The Reference Scenario is based on the Swedish energy agency‘s long term prognosis until 2030. The energy agency in its series of long term analysis, looks at the energy system development under current policies and an analysis of market developments and energy consumption and production in the longer term. The last such long term analysis was published in 2009 with a time horizon to 2030.
5.1 oil and gas price projections
The recent dramatic fluctuations in global oil prices have resulted in much higher forward price projections for fossil fuels. Under the 2004 ‘high oil and gas price’ scenario from the European Commission, for example, an oil price of just € 28.1 per barrel was assumed in 2030. More recent projections of oil prices by 2030 in the IEA’s WEO 2009 range from € 66/bbl in the lower prices sensitivity case up to € 124/bbl in the higher prices sensitivity case. The reference scenario in WEO 2009 predicts an oil price of € 95/bbl. Since the first Energy [R]evolution study was published in 2007, however, the actual price of oil has moved over € 82.7/bbl for the first time, and in July 2008 reached a record high of more than € 116/bbl. Although oil prices fell back to € 82.7/bbl in September 2008 and around € 66/bbl in April 2010 the projections in the IEA reference scenario might still be considered too conservative.

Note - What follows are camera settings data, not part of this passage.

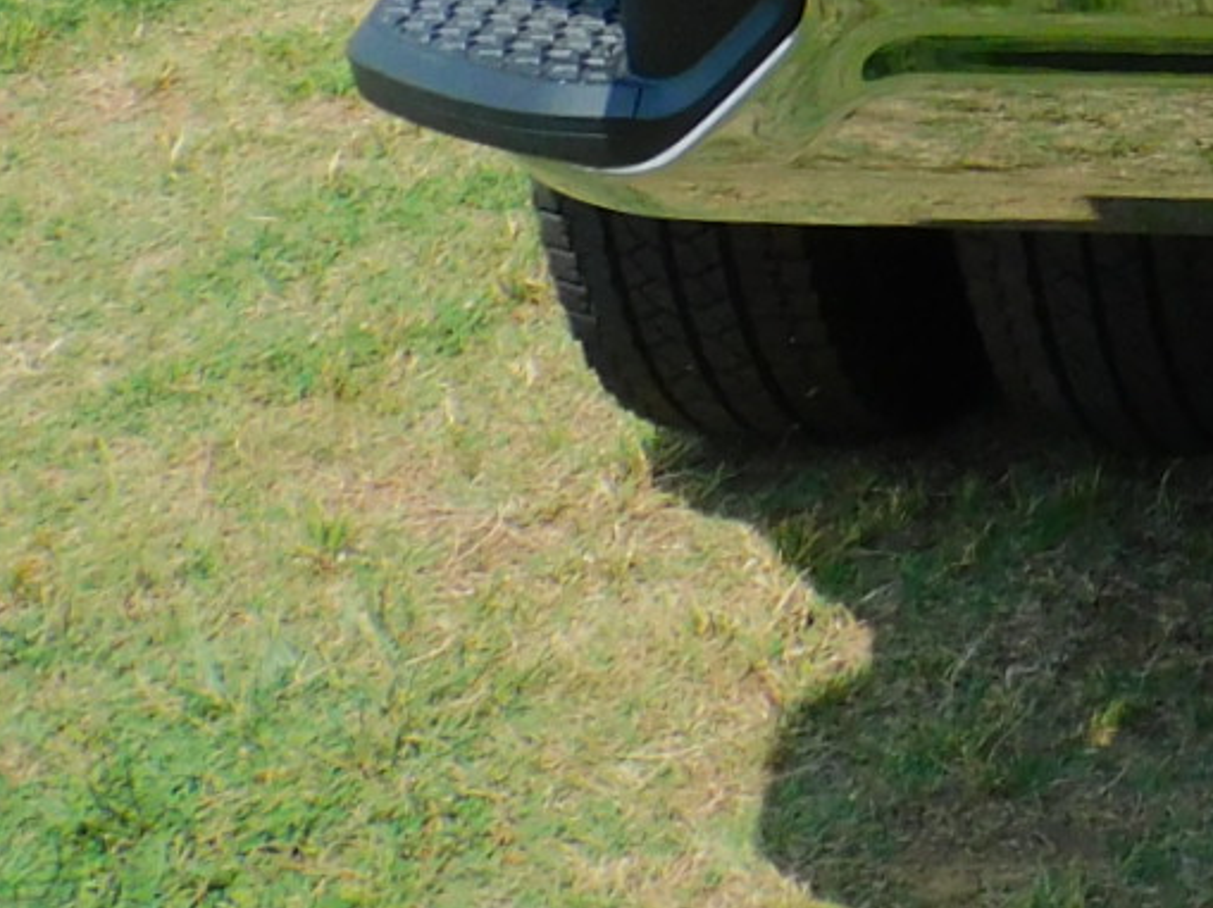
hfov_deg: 12.9
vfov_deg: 10.3
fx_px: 4692
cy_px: -779
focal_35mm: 134
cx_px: 2419
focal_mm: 5.4
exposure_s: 1/1250
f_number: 3.5
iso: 125
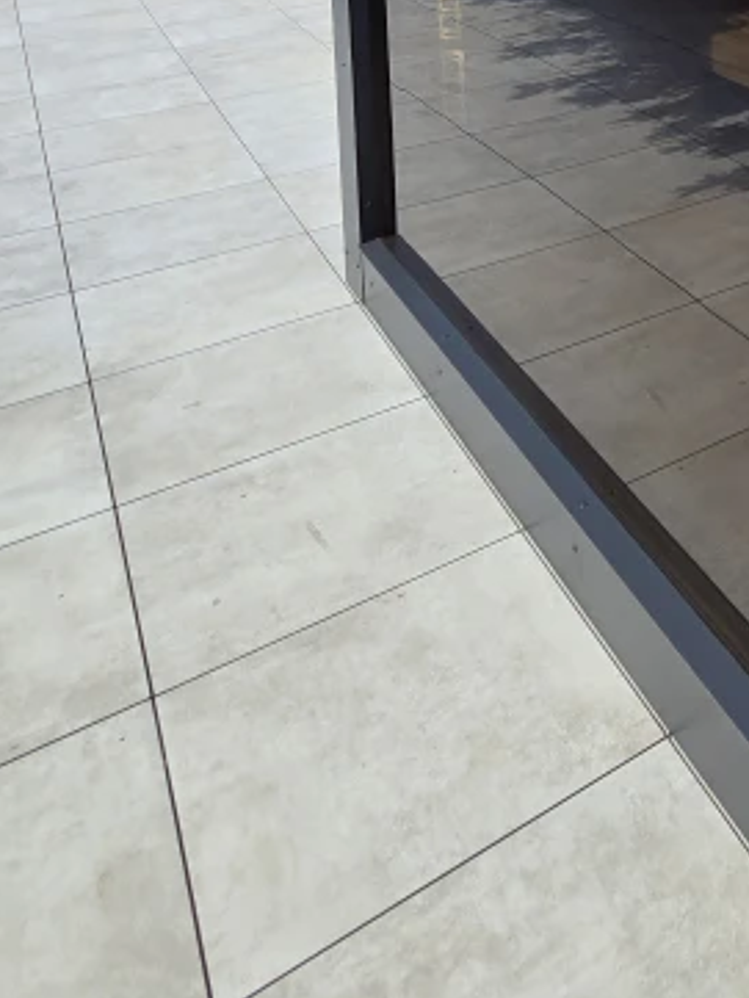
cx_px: 923
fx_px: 1038
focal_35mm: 36
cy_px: -155
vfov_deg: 39.5
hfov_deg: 32.1
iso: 50
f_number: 2.2
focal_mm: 2.2
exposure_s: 1/1016
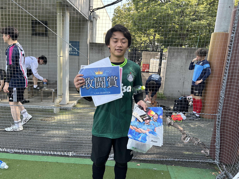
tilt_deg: -10.2
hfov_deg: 67.3
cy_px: 90
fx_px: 180
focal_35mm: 26
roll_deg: -3.5
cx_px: 120
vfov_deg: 53.1
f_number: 1.5
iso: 50
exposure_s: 1/424
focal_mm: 5.7
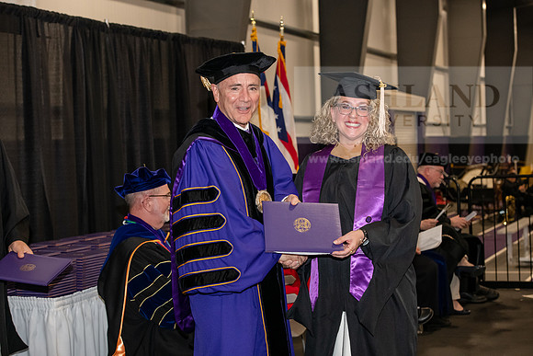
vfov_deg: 19.5
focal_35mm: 70
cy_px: 178
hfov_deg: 28.8
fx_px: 1037
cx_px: 266
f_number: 5.6
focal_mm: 70
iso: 2500
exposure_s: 1/200
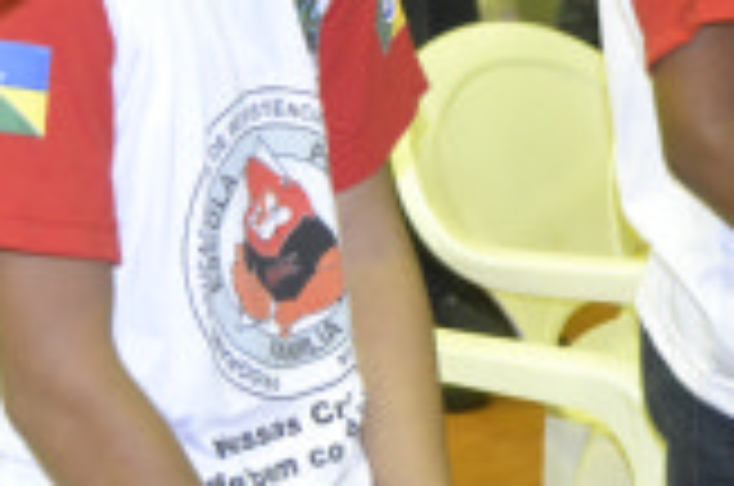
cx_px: 545
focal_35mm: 162
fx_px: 3287
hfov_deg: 12.7
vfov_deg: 8.3
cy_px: -151
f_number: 4.2
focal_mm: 35
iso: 2800
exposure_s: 1/60
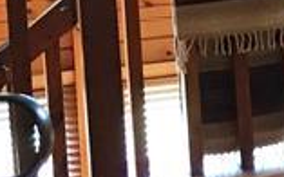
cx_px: 657
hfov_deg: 9.4
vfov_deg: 6.4
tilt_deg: -3.8
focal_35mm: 201
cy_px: -128
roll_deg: +3.2
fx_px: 1555
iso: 64
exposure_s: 1/15
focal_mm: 4.15
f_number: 2.2
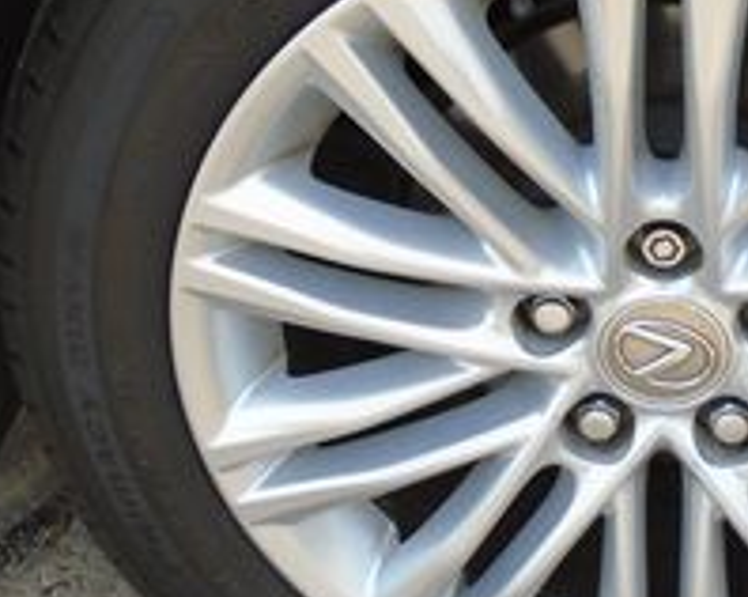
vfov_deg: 18.7
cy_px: 280
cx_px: 631
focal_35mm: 82
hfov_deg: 22.9
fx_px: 1814
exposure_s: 1/250
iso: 100
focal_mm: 4.6
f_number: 8
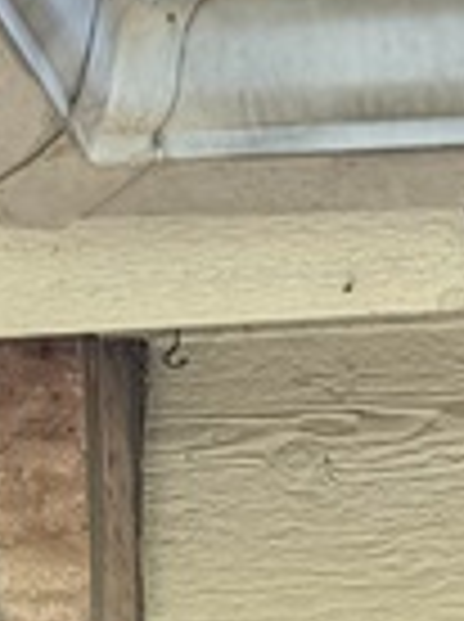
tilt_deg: +0.1
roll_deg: +1.6
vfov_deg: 8.7
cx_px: 1158
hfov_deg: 7.3
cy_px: 1890
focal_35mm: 188
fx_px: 3370
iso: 80
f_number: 1.78
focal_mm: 6.76
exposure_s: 1/503
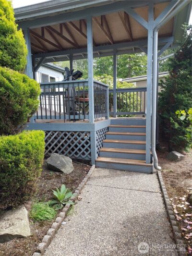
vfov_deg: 71.6
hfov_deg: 56.8
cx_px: 96
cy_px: 128
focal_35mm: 24
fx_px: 177
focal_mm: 4.6
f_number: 1.8
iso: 40
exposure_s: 1/187
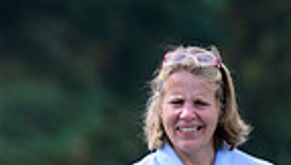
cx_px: -306
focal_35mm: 1975
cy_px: 430
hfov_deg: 1.1
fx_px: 15265
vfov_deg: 0.6
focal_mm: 400
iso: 320
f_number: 5.6
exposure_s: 1/800
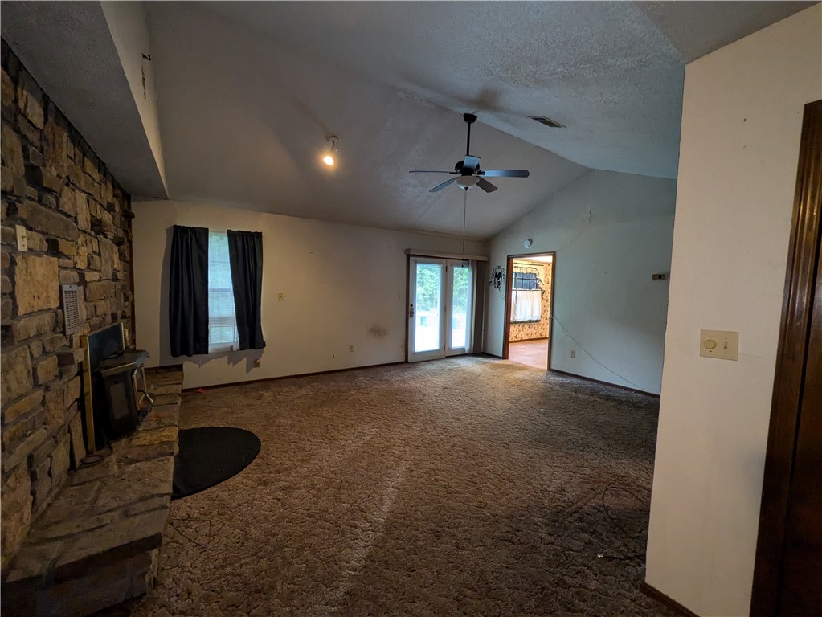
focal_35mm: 14
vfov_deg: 85.7
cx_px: 411
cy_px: 308
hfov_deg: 102.0
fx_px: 333
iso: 186
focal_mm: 1.83
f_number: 2.2
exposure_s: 1/24
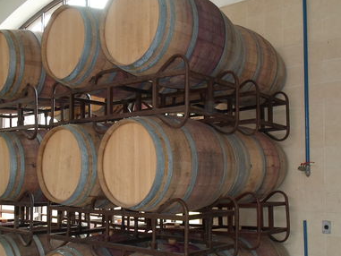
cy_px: 162
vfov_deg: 34.2
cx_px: 170
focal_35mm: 42
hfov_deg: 44.8
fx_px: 414
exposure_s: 1/30
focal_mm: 4.5
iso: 120
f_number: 2.5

Taking into account the growing global demand for oil we have assumed a price development path for fossil fuels based on the IEA WEO 2009 higher prices sensitivity case extrapolated forward to 2050 (see Table 3.2). As the supply of natural gas is limited by the availability of pipeline infrastructure, there is no world market price for gas. In most regions of the world the gas price is directly tied to the price of oil. Gas prices are therefore assumed to increase to € 19.8-24/GJ by 2050.
5.2 cost of CO2 emissions
Assuming that a CO2 emissions trading system is established across all world regions in the longer term, the cost of CO2 allowances needs to be included in the calculation of electricity generation costs. Projections of emissions costs are even more uncertain than energy prices, however, and available studies span a broad range of future estimates. As in the previous Energy [R]evolution study we assume CO2 costs of $10/tCO2 in 2010, rising to $50/tCO2 by 2050. Additional CO2 costs are applied in Kyoto Protocol Non-Annex B (developing) countries only after 2020.
5.3 cost projections for efficient fossil fuel generation and carbon capture and storage (CCS)
While the fossil fuel power technologies in use today for coal, gas, lignite and oil are established and at an advanced stage of market development, further cost reduction potentials are assumed. The potential for cost reductions is limited, however, and will be achieved mainly through an increase in efficiency.
There is much speculation about the potential for CCS to mitigate the effect of fossil fuel consumption on climate change, even though the technology is still under development.
CCS is a means of trapping CO2 from fossil fuels, either before or after they are burned, and ‘storing’ (effectively disposing of) it in the sea or beneath the surface of the earth. There are currently three different methods of capturing CO2: ‘pre-combustion’, ‘postcombustion’ and ‘oxyfuel combustion’. However, development is at a very early stage and CCS will not be implemented - in the best case - before 2020 and will probably not become commercially viable as a possible effective mitigation option until 2030.
Cost estimates for CCS vary considerably, depending on factors such as power station configuration, technology, fuel costs, size of project and location. One thing is certain, however: CCS is expensive. It requires significant funds to construct the power stations and the necessary infrastructure to transport and store carbon. The IPCC assesses costs at € 12-62 per tonne of captured CO2, while a recent US Department of Energy report found installing carbon capture systems to most modern plants resulted in a near doubling of costs24. These costs are estimated to increase the price of electricity in a range from 21-91%.
Pipeline networks will also need to be constructed to move CO2 to storage sites. This is likely to require a considerable outlay of capital26. Costs will vary depending on a number of factors, including pipeline length, diameter and manufacture from corrosion-resistant steel, as well as the volume of CO2 to be transported. Pipelines built near population centres or on difficult terrain, such as marshy or rocky ground, are more expensive.
The Intergovernmental Panel on Climate Change estimates a cost range for pipelines of € 1-7/tonne of CO2 transported28. Storage and subsequent monitoring and verification costs are estimated by the IPCC to range from € 0.4-7/tCO2 (for storage) and € 0.1-0.25/tCO2 (for monitoring). The overall cost of CCS could therefore serve as a major barrier to its deployment.
For the above reasons, CCS power plants are not included in our financial analysis.
Table 5.3 summarises our assumptions on the technical and economic parameters of future fossil-fuelled power plant technologies. In spite of growing raw material prices, we assume that further technical innovation will result in a moderate reduction of future investment costs as well as improved power plant efficiencies. These improvements are, however, outweighed by the expected increase in fossil fuel prices, resulting in a significant rise in electricity generation costs.